If the Son of God needed to give twelve people the authority to help him, we certainly need to ask for help! Assigning other people duties on a trip not only lightens your load, but gives them a part in the trip ands gives them a greater experience to carry home. People should leave an event with the feeling that they learned something and maybe even gained or sharpened a skill that may be useful to them later. It also allows them to try out a small role in leadership while there is a safety net under them if they mess up.

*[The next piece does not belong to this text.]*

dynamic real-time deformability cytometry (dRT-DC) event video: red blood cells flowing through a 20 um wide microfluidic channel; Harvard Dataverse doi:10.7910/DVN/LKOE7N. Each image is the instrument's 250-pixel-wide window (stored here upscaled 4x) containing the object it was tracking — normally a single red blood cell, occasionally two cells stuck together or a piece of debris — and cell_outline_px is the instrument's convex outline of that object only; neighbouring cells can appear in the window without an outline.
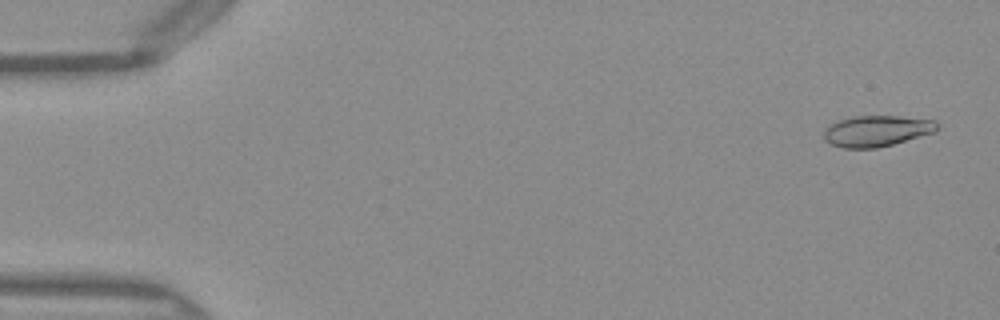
{"species": "Egyptian fruit bat (a non-hibernating species)", "species_latin": "Rousettus aegyptiacus", "temperature_condition": "warm", "stored_images_in_passage": 50, "camera_frame_rate_fps": 3000, "um_per_image_px": 0.085, "frame": {"image": 1, "passage_image": 2, "time_ms": 0.333, "image_size_px": [1000, 320], "cell_outline_px": [[940, 128], [936, 132], [892, 144], [876, 148], [844, 148], [832, 144], [824, 140], [824, 132], [832, 124], [840, 120], [852, 116], [900, 116], [936, 120]], "centroid_in_image_um": [74.58, 11.12], "position_along_channel_um": 10.4, "area_um2": 20.4}}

Jesus knew exactly what his priorities should be, and was not afraid to make people mad at him if their priorities weren't the same. In Mark 5, we see where a man possessed by many demons approached Jesus. (v. 2) Jesus cast the demons out into a herd of 2000 pigs. (v. 13) To us it would seem like that was well worth it: 2000 pigs die to save one man. But, I'm sure the owner of the pigs wasn't very impressed. His whole livelihood just ran down the hill and drown to save some crazy man that he could care less about. The people living in that town asked him to leave because of what he did. I'm sure Jesus knew that this would probably happen, but a man's life is much more important than another man's pigs.
Another example of Jesus' priorities is in Matthew 21. Jesus enters the temple to find it full of people trying to make money off of the people worshipping there. He overturns their tables and throws them out! (v. 12) He certainly wasn't concerned with making friends with everyone while quietly working on a compromise with the venders. He has his priorities set on God's standards, goes in and takes action to enforce those priorities.
We need to have this same sense of priorities. Even if everyone in the group disagrees with your decision, it is imperative that your priorities are correct. Hopefully none of us will face a situation like Jesus did where we have to choose between one man's job and another's future. You are likely to have to enforce priorities of safety over the group's desire for comfort. Don't be afraid to make people upset at you for doing what is right. This may be a surprising style of leadership to many people.
D. Servant's Heart
Jesus did not come to be served, but to serve. (Mark 10:45) He was the perfect example of how to lead others by serving. He didn't hesitate to crawl on the floor to wash his disciples' feet, including Judas'. (John 13:5) He humbly became a servant to those he led, not putting himself on a pedestal better than them.
As leaders, we are never better than those we serve are. I once heard the saying, "you can't push a string, you can only pull it." This is very relevant to Christian leadership. We set the pace and the standard of the entire group. The rest of the group will look to our example and follow it. You can't stand sit down and tell everyone else what to do. You can show the group what needs to be done and give them encouragement to do it by doing it yourself. Otherwise, you are attempting to push the group not pull it with you. By doing this you not only demonstrate servanthood, but teach yourself humility at the same time.
So, what does all this mean? In order to be successful leaders we need to try our hardest to live up to Christ's example. We need to take time to get to know the members of the group we are going with and find out what they like, and what they struggle with. Then we need to give people responsibilities so that they have some ownership of the trip and something to take back with them other than sore muscles. We need to have clearly set priorities that we enforce, but do so with a very humble spirit, never unwilling to listen to others or do more than our share of the work.